A founding board member of the National Alliance against Racist and Political Repression, she fought for ­political prisoners in the U.S. This commitment focused on freedom for the Cuban 5 after she traveled to Atlanta for their 11th Circuit Court of Appeals hearing in 2006. From then to the end of her life, Judge Claudia spoke, wrote and traveled to free these unjustly imprisoned men.

In 2012 and 2013, Judge Claudia supported the ­International Committee for the Freedom of the Cuban 5 in the first two “5 Days for the Cuban 5” in Washington, D.C., where she joined international jurists and parliamentarians in lobbying Congress. She attended the 8th and 9th “Colloquiums for the Freedom of the Cuban 5 and Against Terrorism” in Cuba, where, in November 2013, she celebrated the return of René González after he completed his full sentence.

She helped to organize “Doctors4Detroit,” which supports Detroit area students attending medical school in Cuba. Cuba offers generous scholarships to students from underserved U.S. communities whose dream to become doctors is blocked by lack of resources.

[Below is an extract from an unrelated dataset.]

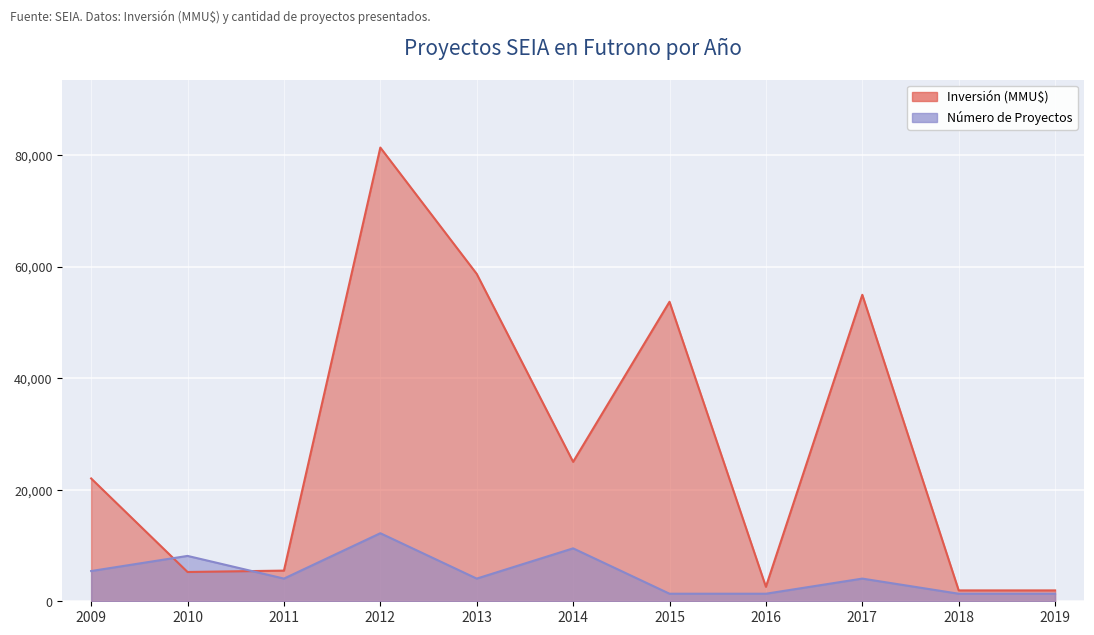

How many lines are shown in the chart?

2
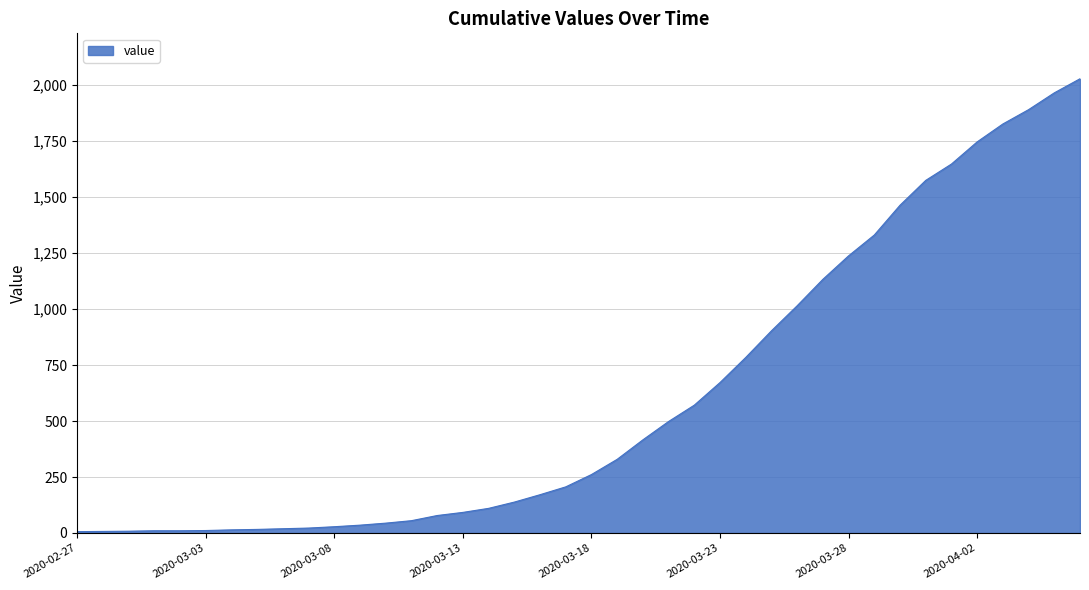

What is the minimum value shown in the chart?

6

From testifying at the United Nations Human Rights Committee in Geneva, picketing in front of the White House, speaking at tribunals in Toronto or before Detroit’s City Council to successfully urging a resolution for freedom for the Cuban 5 and an end to the blockade, Judge Claudia was there — as she was on other social justice issues in Nicaragua (1986), South Africa (2001), Palestine (2002), Vietnam (2009), Paris, Geneva and Havana many times.

The Cuban Institute for Friendship with the People, The International Committee for the Freedom of the ­Cuban 5 and the Interreligious Foundation for Community Organization (IFCO)/Pastors for Peace all recognized her life and contributions to the struggle to free all the Cuban 5, three of whom remain in U.S. prisons: Antonio Guerrero, Ramón Labañino and Gerardo ­Hernández.